Ask yourself these questions and really think about them for a second.
Who did your husband marry? How have you changed since then? Who are you today? Is this what you pictured your marriage to look like?
There are no right or wrong answers here. It’s about self-reflection, something I’m learning to do a lot more of these days.
For me, when I started to ask these questions, I realized that not only was my husband dealing with all the changes that come along with welcoming a new baby, he was also dealing with the loss of a wife. His once super-motivated, easygoing, fun-loving wife was now an exhausted, irritable, cracker barrel t-shirt and black legging wearing woman with her hair in a perma-ponytail (I’m not dissing the cracker barrel t-shirt, that t-shirt is life!). Oh, and how easy it is to think I was the only one whose life was turned upside down.
Does he care? No, of course not. He loves me even more than the day we got married. He cheers me on in all my endeavors and tells me how beautiful I look every day. He supports me and never complains (and trust me, he has a lot he could complain about). Do I care? Yes! Of course I care. Why wouldn’t I? Marriage is one of the most important things we enter in life. It affects every single thread of our existence. Two become one. Families come together. Traditions are made, and children depend on it. Why wouldn’t I want to give my husband the best version of that possible?

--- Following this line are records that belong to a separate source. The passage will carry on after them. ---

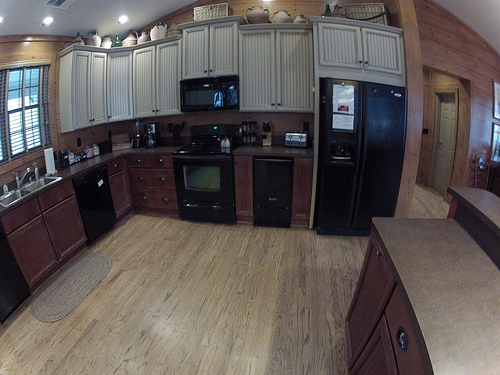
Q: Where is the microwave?
A: Above the stove.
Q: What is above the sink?
A: A window.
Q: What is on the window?
A: Blinds.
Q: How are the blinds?
A: Open.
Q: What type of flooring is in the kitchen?
A: Wood.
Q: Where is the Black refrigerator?
A: In kitchen.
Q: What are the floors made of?
A: Wood.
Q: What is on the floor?
A: A rug.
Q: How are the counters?
A: Brownish gray.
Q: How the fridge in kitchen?
A: It is black.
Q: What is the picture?
A: A black refrigerator freezer.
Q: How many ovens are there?
A: One.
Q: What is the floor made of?
A: Wood.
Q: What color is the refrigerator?
A: Black.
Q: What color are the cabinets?
A: Gray.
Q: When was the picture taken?
A: Daytime.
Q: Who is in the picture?
A: Nobody.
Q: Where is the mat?
A: By the sink.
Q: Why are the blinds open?
A: To let the sunlight in.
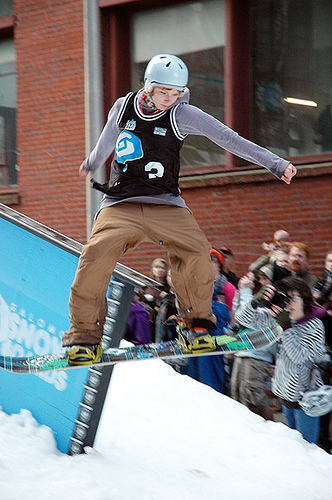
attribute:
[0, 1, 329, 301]
building — brick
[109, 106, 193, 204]
jersey — black, white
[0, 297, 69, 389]
words — white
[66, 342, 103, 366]
left footing — yellow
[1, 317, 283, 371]
snowboard deck — plaid-patterned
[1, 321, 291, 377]
snowboard — black, green, blue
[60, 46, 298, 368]
rider — airborne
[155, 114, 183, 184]
vest — black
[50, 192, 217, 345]
pants — khaki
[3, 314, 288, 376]
snowboard — flat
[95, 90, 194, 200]
jersey — black, white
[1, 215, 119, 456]
wall — blue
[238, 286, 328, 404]
coat — black, white, striped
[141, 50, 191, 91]
helmet — white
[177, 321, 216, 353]
footing — yellow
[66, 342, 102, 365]
footing — yellow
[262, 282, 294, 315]
camera — blacj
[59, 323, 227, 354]
snow boots — yellow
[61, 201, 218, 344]
pants — brown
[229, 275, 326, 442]
person — photographer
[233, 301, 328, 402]
sweater — striped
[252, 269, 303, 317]
camera — black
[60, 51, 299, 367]
snowboarder — airborne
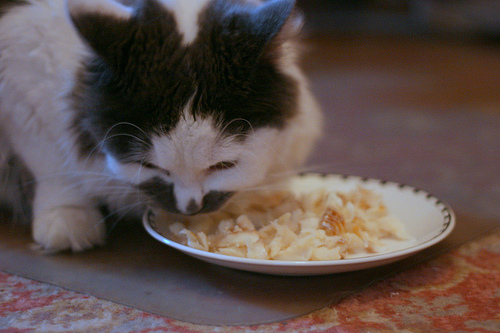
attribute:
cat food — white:
[167, 184, 412, 259]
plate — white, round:
[142, 171, 455, 277]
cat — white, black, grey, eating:
[0, 0, 325, 252]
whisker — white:
[82, 121, 158, 164]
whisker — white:
[211, 115, 258, 146]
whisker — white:
[97, 193, 163, 239]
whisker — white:
[10, 173, 120, 194]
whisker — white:
[213, 153, 262, 191]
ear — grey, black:
[210, 0, 298, 83]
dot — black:
[186, 196, 200, 216]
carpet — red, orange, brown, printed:
[0, 0, 499, 333]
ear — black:
[65, 0, 154, 73]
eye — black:
[140, 162, 159, 173]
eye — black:
[209, 157, 238, 171]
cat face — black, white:
[90, 1, 293, 215]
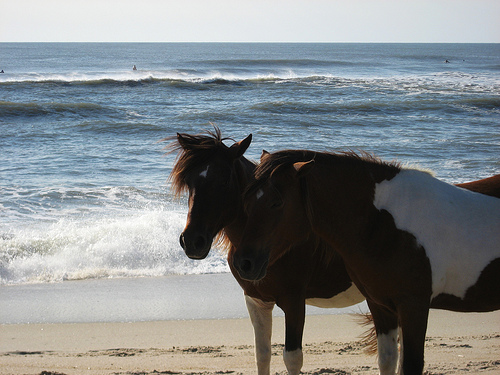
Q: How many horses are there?
A: Two.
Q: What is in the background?
A: Oceans.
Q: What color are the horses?
A: Brown and white.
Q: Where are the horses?
A: At the beach.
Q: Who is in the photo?
A: Horses.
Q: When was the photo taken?
A: Daytime.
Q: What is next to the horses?
A: Water.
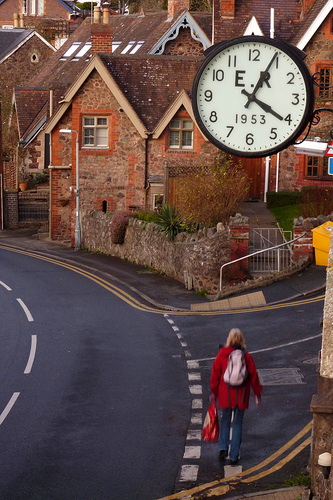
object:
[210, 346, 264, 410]
coat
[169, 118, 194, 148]
window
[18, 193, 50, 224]
brick steps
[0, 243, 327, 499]
road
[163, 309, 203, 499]
dotted line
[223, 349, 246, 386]
backpack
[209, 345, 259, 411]
jacket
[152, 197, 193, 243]
tree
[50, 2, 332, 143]
roofs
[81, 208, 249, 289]
fence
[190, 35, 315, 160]
clock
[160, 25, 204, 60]
border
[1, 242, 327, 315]
line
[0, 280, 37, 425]
line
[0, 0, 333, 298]
houses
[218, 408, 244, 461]
jeans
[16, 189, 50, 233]
stairs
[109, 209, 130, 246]
vines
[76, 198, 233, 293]
wall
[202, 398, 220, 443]
bag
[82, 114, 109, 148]
window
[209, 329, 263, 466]
woman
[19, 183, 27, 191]
flowerpot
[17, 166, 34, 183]
plant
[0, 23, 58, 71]
roof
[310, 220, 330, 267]
trash receptacle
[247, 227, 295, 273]
gate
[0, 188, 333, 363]
hilltop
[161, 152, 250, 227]
partition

Isn’t that what I expect from him?
I know how important it is to invest in my marriage. I know that I need to spend time with my husband away from our kids. I know we need to get out more and do things together like we did when we were dating, and I know we need to talk more about our lives and our dreams for the future. When do married couples stop making dreams for the future together?
I know it’s all easier said than done. I know that the mountain of tasks that I begin each day with will not be as forgiving as my husband. I know that my five-year-old will have a complete and total meltdown if his ghostbustersters t-shirt isn’t washed in time for show and share, and I know the groceries won’t buy themselves. But it’s become far too easy to put my marriage on the back burner and let our lives pass us by, and that, my friends, is a scary thought.

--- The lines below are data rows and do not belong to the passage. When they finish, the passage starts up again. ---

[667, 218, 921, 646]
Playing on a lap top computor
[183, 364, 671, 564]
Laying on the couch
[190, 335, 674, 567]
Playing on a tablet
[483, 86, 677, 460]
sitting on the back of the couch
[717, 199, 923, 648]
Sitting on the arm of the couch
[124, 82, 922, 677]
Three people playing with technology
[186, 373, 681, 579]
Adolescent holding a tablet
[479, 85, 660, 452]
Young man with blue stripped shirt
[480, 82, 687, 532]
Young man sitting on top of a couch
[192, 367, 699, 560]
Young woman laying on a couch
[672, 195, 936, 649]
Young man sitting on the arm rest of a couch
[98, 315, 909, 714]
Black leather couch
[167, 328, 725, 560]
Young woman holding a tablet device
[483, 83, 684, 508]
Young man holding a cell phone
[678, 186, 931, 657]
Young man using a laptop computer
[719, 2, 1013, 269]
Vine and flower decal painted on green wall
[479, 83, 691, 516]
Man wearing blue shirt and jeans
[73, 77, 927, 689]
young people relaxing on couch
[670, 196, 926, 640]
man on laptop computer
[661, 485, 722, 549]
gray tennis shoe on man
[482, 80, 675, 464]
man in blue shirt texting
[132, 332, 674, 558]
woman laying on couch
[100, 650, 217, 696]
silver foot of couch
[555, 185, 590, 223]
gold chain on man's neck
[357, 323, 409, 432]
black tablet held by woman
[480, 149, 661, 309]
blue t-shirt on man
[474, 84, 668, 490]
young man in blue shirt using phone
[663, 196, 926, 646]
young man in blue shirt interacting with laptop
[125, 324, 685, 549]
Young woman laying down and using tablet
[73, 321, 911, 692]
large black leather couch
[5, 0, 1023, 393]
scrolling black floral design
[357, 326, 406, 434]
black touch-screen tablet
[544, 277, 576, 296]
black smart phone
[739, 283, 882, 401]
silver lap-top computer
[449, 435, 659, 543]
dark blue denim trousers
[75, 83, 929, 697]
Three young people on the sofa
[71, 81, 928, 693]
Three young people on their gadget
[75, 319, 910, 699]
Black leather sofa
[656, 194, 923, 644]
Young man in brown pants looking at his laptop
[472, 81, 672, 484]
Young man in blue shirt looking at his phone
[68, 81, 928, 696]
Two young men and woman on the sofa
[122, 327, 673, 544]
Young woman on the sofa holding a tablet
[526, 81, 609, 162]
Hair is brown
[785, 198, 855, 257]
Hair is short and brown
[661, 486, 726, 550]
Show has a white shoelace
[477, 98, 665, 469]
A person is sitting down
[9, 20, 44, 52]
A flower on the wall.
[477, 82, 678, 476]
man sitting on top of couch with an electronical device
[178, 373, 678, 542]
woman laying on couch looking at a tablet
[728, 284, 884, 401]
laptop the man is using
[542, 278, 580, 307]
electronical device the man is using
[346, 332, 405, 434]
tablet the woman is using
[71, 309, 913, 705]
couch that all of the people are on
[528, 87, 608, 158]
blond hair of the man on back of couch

Listen, I have a good marriage. Let me say that again: I have a good marriage. But that doesn’t mean it can’t get better. That doesn’t mean that it’s not super important to keep investing time into our relationship as husband and wife and not just as mom and dad. I want our children to have an example of a thriving marriage. And I want my husband to get the best version of me possible.
I don’t know what that looks like; I’m still trying to figure it all out. But today I will start thinking intentionally about myself and about how I can be the best version of me possible. I will start thinking about my relationship and about which hat I am wearing. And I will begin to look for ways that I can build up my marriage and be a good mom. Heck, I might even ditch the cracker barrel t-shirt.
I want to be a good wife.
Like, I really want to be a good wife, and I am sure that you do too. I don’t know what that looks like for you, but I do know that a thriving marriage is possible.
Who were you before you got married and life happened? What did you and your husband do together for fun? Maybe you’re in a season where you feel like you’re two people living under the same roof and
your marriage revolves around these tiny humans. Or maybe you’re in a highly demanding job, and you’ve forgotten to take time away for each other. Wherever we find ourselves today, we need to invest in ourselves and our marriages as much as we invest in our children, our jobs, and our homes.
So think about it. Which hat are you wearing? Where do you and your spouse find yourselves today? I know I can do better. I want to do better. And with a little self-reflection and a lot of intention, I think that I can be!
We deserve the best marriage possible, and I’m excited about the journey. I have no idea what it looks like, but I think recognizing the need is the first step. I promise to share all that self-reflection and growth as it comes, and I hope you’ll come along and share your own!